* Directions *
Among the records, how many lines carry the string "class"? Give that number with nothing added.

[Records from a dataset]

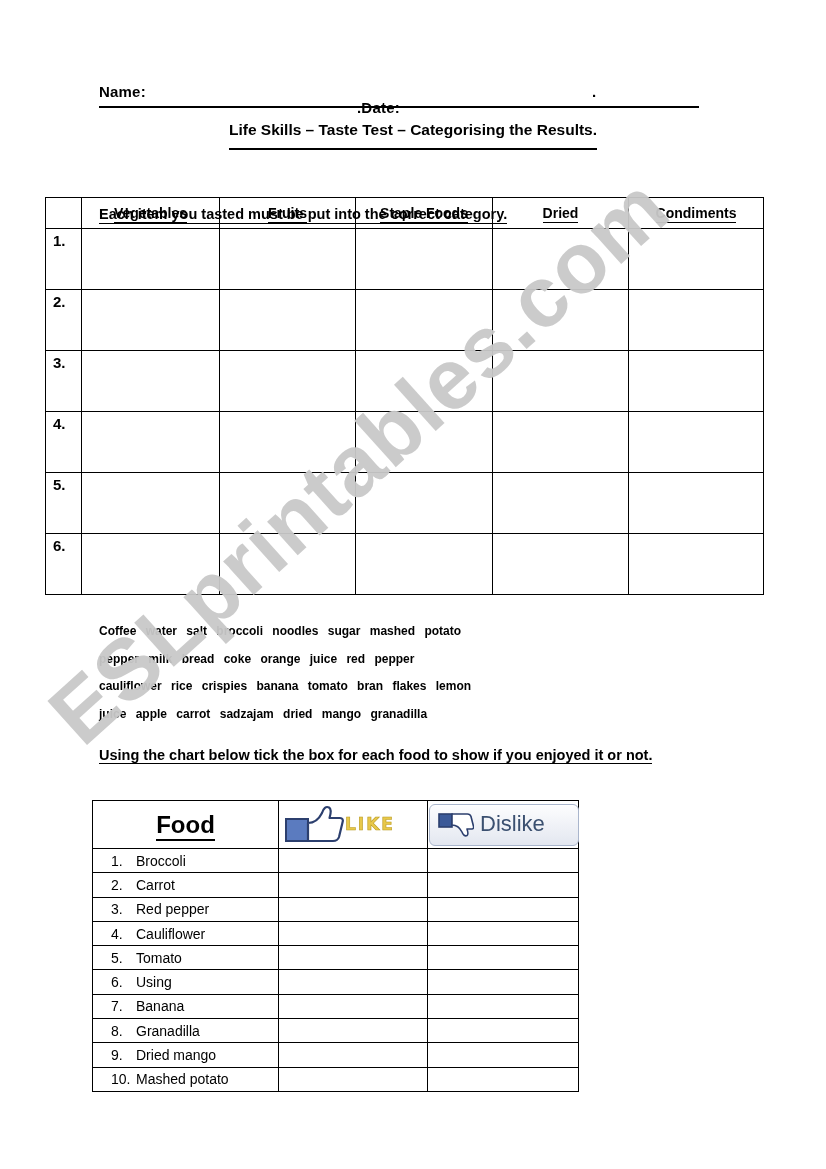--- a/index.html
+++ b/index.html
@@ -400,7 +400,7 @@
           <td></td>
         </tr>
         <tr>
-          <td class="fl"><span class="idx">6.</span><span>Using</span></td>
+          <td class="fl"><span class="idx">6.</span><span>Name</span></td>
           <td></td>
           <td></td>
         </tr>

* Exercise response *
2